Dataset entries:
*** Block opens ***

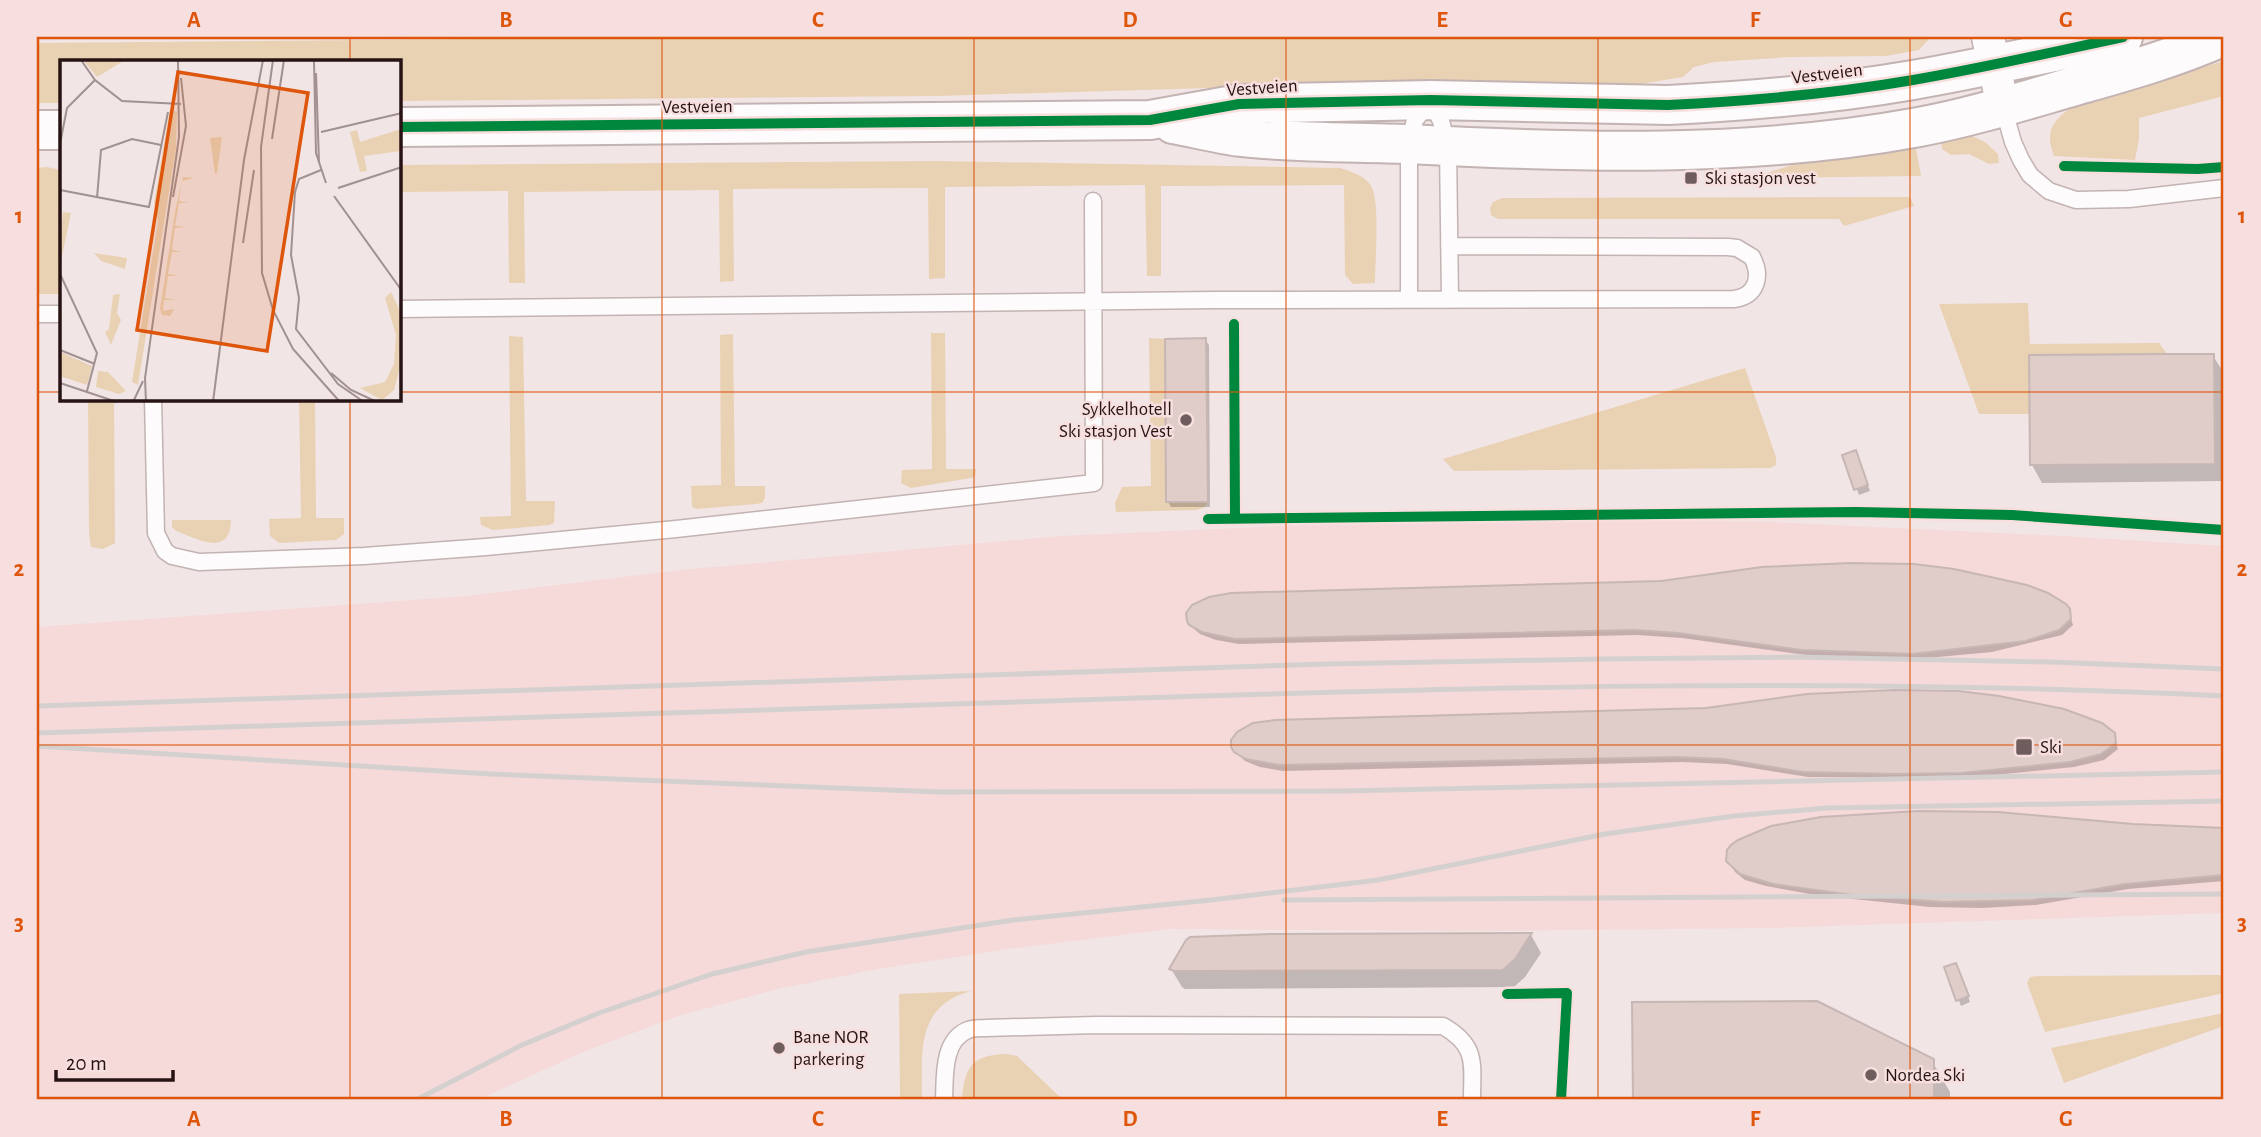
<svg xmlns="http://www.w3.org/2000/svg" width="2261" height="1137" viewBox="0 0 2261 1137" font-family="'Alegreya Sans',sans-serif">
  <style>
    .built { fill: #f6d9d9 }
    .green { fill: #e9d1b4 }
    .shadow { fill: #0003 }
    .building { fill: #e0ccc8; stroke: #c7b7b4; stroke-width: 2 }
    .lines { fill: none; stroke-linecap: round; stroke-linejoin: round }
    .lane-casing { stroke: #c3b3b3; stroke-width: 19 }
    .street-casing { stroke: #c3b3b3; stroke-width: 35 }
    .secondary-casing { stroke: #c3b3b3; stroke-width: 42 }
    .lane { stroke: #fdfbfb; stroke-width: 16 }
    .street { stroke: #fdfbfb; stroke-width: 32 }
    .secondary { stroke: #fdfbfb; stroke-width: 38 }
    .rail { stroke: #d4d0d0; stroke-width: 5 }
    .cycleway-casing { stroke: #f8dfdf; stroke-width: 15 }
    .cycleway { stroke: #00873e; stroke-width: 10 }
    .grid { fill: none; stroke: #de560c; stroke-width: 2; stroke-opacity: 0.55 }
    .poi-dot { fill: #6f5c5d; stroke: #f8dfdf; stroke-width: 2.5 }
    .labels { text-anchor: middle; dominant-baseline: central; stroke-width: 5; stroke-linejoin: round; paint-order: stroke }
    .street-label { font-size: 19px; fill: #281314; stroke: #f8dfdf }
    .poi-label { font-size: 19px; fill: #281314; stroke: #f8dfdf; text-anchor: start }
    .inset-road { fill: none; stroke: #a19191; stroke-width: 2 }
    .view { fill: #de560c; fill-opacity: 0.15; stroke: #de560c; stroke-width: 3.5 }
    .inset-edge { fill: none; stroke: #281314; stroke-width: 3.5 }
    .neatline { fill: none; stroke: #de560c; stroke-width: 2.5 }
    .grid-label { font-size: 23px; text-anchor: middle; font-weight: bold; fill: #de560c }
  </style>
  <rect width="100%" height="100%" fill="#f2e5e5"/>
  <path class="built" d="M1573 520 1774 522 2062 536 2224 546V913L1769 928 1469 931 1170 929 1015 948 878 969 778 989 678 1016 583 1052 478 1100H37V627L468 596 681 570 1060 536 1350 523Z"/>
  <path class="green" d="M709 37H1931L1919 50 1886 56 1790 57 1714 62 1694 67 1683 77 1610 89 1367 87 1209 88 936 96 399 101V61H61V103H37V43Z
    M2224 61V96L2139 118V139L2135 160 2054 156C2044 130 2053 120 2075 105Z
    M1970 135 1985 142 1998 154 1999 163 1989 164 1969 154 1951 155 1942 149 1941 139Z
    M1915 143 1921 176 1752 178 1804 161Z
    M938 161 1340 168C1352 172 1367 176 1372 188 1380 205 1375 262 1375 283L1353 284 1345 275 1344 185 1161 186V276H1147L1145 185 945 187V278L929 279 928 188 733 189 734 281 720 282 719 190 524 192 525 283H509L508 191 399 192V165Z
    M47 167 61 170V294H37V168Z
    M1910 197 1914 206 1844 226 1839 219H1498L1491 215 1490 208 1493 202 1502 198Z
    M2028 303 2030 344 2159 343 2167 354 2029 355 2030 414H1979L1939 304Z
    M931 333H945L946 469H976L975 477 971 478 911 488 901 483 902 470 932 469Z
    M733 334 735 486H765V498L762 503 756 504 697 509 692 507 691 486 721 485 720 335Z
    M509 336 523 337 526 501H555L554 523 549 525 493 530 481 525 480 517 511 516Z
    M1149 338 1165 339 1166 502H1208L1205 507 1197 510 1116 512 1115 503 1122 487 1151 486Z
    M1745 368 1776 457V465L1770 468 1454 471 1443 459Z
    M88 399H114L115 543 103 549 91 547 89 533Z
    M299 399H315L316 518H344V534L336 540 279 543 270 536 269 519 301 518Z
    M172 520H231C230 558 198 539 176 531L172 527Z
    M2224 975V993L2045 1032 2027 983 2030 977 2040 976Z
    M971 991C915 1006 922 1053 922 1100H900L899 994Z
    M2224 1013V1026L2064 1083 2051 1048Z
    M1006 1054 1017 1056 1063 1100H962C964 1067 972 1055 1006 1054Z"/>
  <path class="shadow" d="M1205 340 1209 345 1210 507H1171L1168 502Z
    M2213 356 2224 373V481L2042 483 2032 465Z
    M1844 456 1858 458 1870 491 1859 495Z
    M2068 610 2073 625 2062 635 1992 652 1916 659 1806 655 1682 638 1638 635 1239 644 1216 640 1200 634 1192 627Z
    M2113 734 2118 749 2104 760 2074 767 1966 778 1808 777 1727 764 1682 762 1283 771 1260 767 1245 761 1236 752Z
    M2187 830H2224V881L2128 889 2036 905 1982 908 1930 907 1815 895 1766 886 1745 880 1735 872 1731 865Z
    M1531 935 1541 953 1525 977 1514 987 1185 989 1182 987 1171 969 1271 936Z
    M1946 968 1959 970 1970 1002 1961 1006Z
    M1633 1004 1932 1061 1950 1092V1100H1635Z"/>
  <path class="building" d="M1206 338 1208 502H1166L1165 339Z
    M2167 354H2214L2215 464 2030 465 2029 355Z
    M1856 450 1868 485 1854 490 1842 455Z
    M1850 563 1914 564 1954 569 2027 585 2048 593 2066 604 2070 609 2071 619 2059 630 2026 641 1912 654 1802 650 1678 633 1634 630 1235 639 1202 632 1189 625 1187 621 1186 613 1192 605 1209 597 1231 593 1661 581 1762 567Z
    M1894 690 1959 691 1999 696 2064 709 2102 723 2115 733 2116 743 2101 754 2070 762 1962 773 1896 774 1803 772 1723 759 1678 757 1279 765 1246 759 1234 752 1231 747V740L1237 732 1253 723 1275 720 1706 708 1807 694Z
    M1918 811 1998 812 2133 824 2224 828V875L2125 884 2033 900 1942 902 1852 895 1773 884 1740 874 1726 861 1727 850 1731 845 1738 840 1771 826 1821 817Z
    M1532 933 1515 959 1503 970 1174 971 1169 969 1186 940 1190 937 1271 934Z
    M1956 963 1969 996 1956 1001 1944 967Z
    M1817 1001 1934 1059V1100H1633L1632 1002Z"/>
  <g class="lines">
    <defs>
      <path id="lane" d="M2003 107 2013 142 2021 160 2030 175 2049 191 2076 200 2129 199 2224 188
        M1409 299V144L1415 120 1431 100 1441 121 1448 147 1450 299
        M399 309 1216 300 1734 299C1757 296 1762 276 1752 257L1737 248 1728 247 1449 246
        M37 314H61
        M153 399 156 533 165 551 172 556 199 562 364 556 486 547 676 529 1094 483 1093 201
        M944 1100C945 1078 942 1040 968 1030 973 1028 980 1028 985 1028L1096 1025 1443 1026C1478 1046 1472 1064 1472 1100"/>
      <path id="street" d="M1988 37 2003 107"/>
      <path id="secondary" d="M1173 124C1195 128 1218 134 1241 137 1296 143 1352 142 1407 144 1577 153 1751 158 1919 127 1972 117 2023 101 2075 86 2124 72 2175 58 2222 37
        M399 127 1150 120 1239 104 1431 100 1668 105C1750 101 1832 94 1913 80 1983 68 2053 52 2123 37
        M37 130H61"/>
    </defs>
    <use href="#lane" class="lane-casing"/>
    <use href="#street" class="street-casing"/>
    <use href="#secondary" class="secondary-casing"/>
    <use href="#lane" class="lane"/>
    <use href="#street" class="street"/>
    <use href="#secondary" class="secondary"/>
    <path class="rail" d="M37 706 1327 664 1601 659 1793 657 2051 662 2224 669
      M37 733C374 723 711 712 1048 701 1440 688 1832 676 2224 696
      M37 746 490 774 940 792 1343 791 2224 772
      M1284 900 2224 894
      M416 1100 522 1045 599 1013 712 974 806 952 1013 920 1211 900 1378 880 1605 834 1734 816 1827 808 2224 801"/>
    <defs>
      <path id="cycleway" d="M399 127 1150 120 1239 104 1431 100 1668 105C1750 101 1832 94 1913 80 1983 68 2053 52 2123 37
        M2064 166 2198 169 2224 167
        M1234 324 1235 517
        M1208 519 1856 512 2012 515 2224 530
        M1507 994 1567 993 1561 1100"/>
    </defs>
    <use href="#cycleway" class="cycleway-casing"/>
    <use href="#cycleway" class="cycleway"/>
  </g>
  <path class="grid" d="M350 37V61M662 37V1100M974 37V1100M1286 37V1100M1598 37V1100M1910 37V1100M37 392H61M399 392H2224M350 399V1100M37 745H2224"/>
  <g class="poi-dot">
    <rect x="1684" y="171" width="14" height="14" rx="3.5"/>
    <circle cx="1186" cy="420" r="7"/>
    <rect x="2015" y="738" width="18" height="18" rx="3.5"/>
    <circle cx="779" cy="1048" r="7"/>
    <circle cx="1871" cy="1075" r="7"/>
  </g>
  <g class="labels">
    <g class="street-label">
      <text transform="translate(1827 74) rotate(-7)">Vestveien</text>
      <text transform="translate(1262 88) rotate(-4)">Vestveien</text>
      <text transform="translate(697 107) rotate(-1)">Vestveien</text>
    </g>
    <g class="poi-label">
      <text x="1705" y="178">Ski stasjon vest</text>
      <text x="1172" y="409" text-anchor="end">Sykkelhotell<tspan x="1172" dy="22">Ski stasjon Vest</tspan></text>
      <text x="2040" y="747">Ski</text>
      <text x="793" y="1037">Bane NOR<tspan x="793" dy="22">parkering</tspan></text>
      <text x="1885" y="1075">Nordea Ski</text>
    </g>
  </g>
  <g transform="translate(60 60)">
    <rect width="341" height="341" fill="#f2e5e5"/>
    <path d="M23 0H65L37 17ZM110 48 117 52 116 88 78 325 72 322 98 161 94 143ZM341 69V91L304 96 307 111 300 112 290 72 297 70 300 82ZM162 77 157 113 155 114 150 78ZM123 117 134 118 122 121 119 141 129 143H119L115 166 126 167 115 168 112 190 122 192H112L108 214 119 216H108L105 238 115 240H104L103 251 114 249 110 256 102 255 100 249 115 152ZM3 152 11 153 1 201 0 181ZM34 193 67 198 65 209 41 201ZM331 232 341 253V303L334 330 322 340 300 328 325 322 334 304 336 275 325 238ZM60 234 57 253 61 260 51 285 45 272 49 269 53 235ZM0 292 32 306 27 325 0 316ZM38 311 48 312 66 331 59 334 36 327Z" fill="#e9d1b4"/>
    <path class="inset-road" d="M21 0 35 20 62 41 121 44M213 0 201 87 202 213 213 250 233 289 280 342M254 0 256 93 266 123M256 13 259 103M261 72 342 53M212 79 224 0M0 84 7 48 35 20M261 110 239 119 235 132 231 195 239 238 236 269 278 324 304 342M278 128 342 107M0 130 89 147 108 52M274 136 342 231M113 137 126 66 121 18M37 138 41 90 72 79 101 85M183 183 194 110M0 214 37 293 27 331M0 290 35 304M271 313 291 330 317 342M0 323 57 342M73 342 83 321M86 342 85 318 119 77 118 0M153 342 184 100 203 0"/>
    <path class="view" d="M118 12 248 33 207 291 77 270Z"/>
    <rect width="341" height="341" class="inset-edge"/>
  </g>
  <rect width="2261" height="1137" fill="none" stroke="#f8dfdf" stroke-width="77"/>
  <path d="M56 1070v10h117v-10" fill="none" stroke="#281314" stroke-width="3.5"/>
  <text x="66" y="1070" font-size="21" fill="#281314" stroke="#f8dfdf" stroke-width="5" paint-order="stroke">20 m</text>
  <rect x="38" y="38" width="2184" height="1060" class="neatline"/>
  <g class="grid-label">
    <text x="194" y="27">A</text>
    <text x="506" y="27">B</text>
    <text x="818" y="27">C</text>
    <text x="1130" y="27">D</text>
    <text x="1442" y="27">E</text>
    <text x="1755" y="27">F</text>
    <text x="2066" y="27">G</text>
    <text x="19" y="223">1</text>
    <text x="2242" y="223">1</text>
    <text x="19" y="576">2</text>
    <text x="2242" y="576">2</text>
    <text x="19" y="930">3</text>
    <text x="2242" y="930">3</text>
    <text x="194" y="1126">A</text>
    <text x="506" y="1126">B</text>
    <text x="818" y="1126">C</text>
    <text x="1130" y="1126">D</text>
    <text x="1442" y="1126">E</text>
    <text x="1755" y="1126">F</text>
    <text x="2066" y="1126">G</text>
  </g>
</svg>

*** Block closes ***

TASK REQUIREMENTS. Please, from the entries above, set down exactly the lines from the one containing "middle; dominant-baseline: central;" through the one containing "M1915 143 1921 176 1752 178 1804 161Z", and only those.

ANSWER BELOW.
    .labels { text-anchor: middle; dominant-baseline: central; stroke-width: 5; stroke-linejoin: round; paint-order: stroke }
    .street-label { font-size: 19px; fill: #281314; stroke: #f8dfdf }
    .poi-label { font-size: 19px; fill: #281314; stroke: #f8dfdf; text-anchor: start }
    .inset-road { fill: none; stroke: #a19191; stroke-width: 2 }
    .view { fill: #de560c; fill-opacity: 0.15; stroke: #de560c; stroke-width: 3.5 }
    .inset-edge { fill: none; stroke: #281314; stroke-width: 3.5 }
    .neatline { fill: none; stroke: #de560c; stroke-width: 2.5 }
    .grid-label { font-size: 23px; text-anchor: middle; font-weight: bold; fill: #de560c }
  </style>
  <rect width="100%" height="100%" fill="#f2e5e5"/>
  <path class="built" d="M1573 520 1774 522 2062 536 2224 546V913L1769 928 1469 931 1170 929 1015 948 878 969 778 989 678 1016 583 1052 478 1100H37V627L468 596 681 570 1060 536 1350 523Z"/>
  <path class="green" d="M709 37H1931L1919 50 1886 56 1790 57 1714 62 1694 67 1683 77 1610 89 1367 87 1209 88 936 96 399 101V61H61V103H37V43Z
    M2224 61V96L2139 118V139L2135 160 2054 156C2044 130 2053 120 2075 105Z
    M1970 135 1985 142 1998 154 1999 163 1989 164 1969 154 1951 155 1942 149 1941 139Z
    M1915 143 1921 176 1752 178 1804 161Z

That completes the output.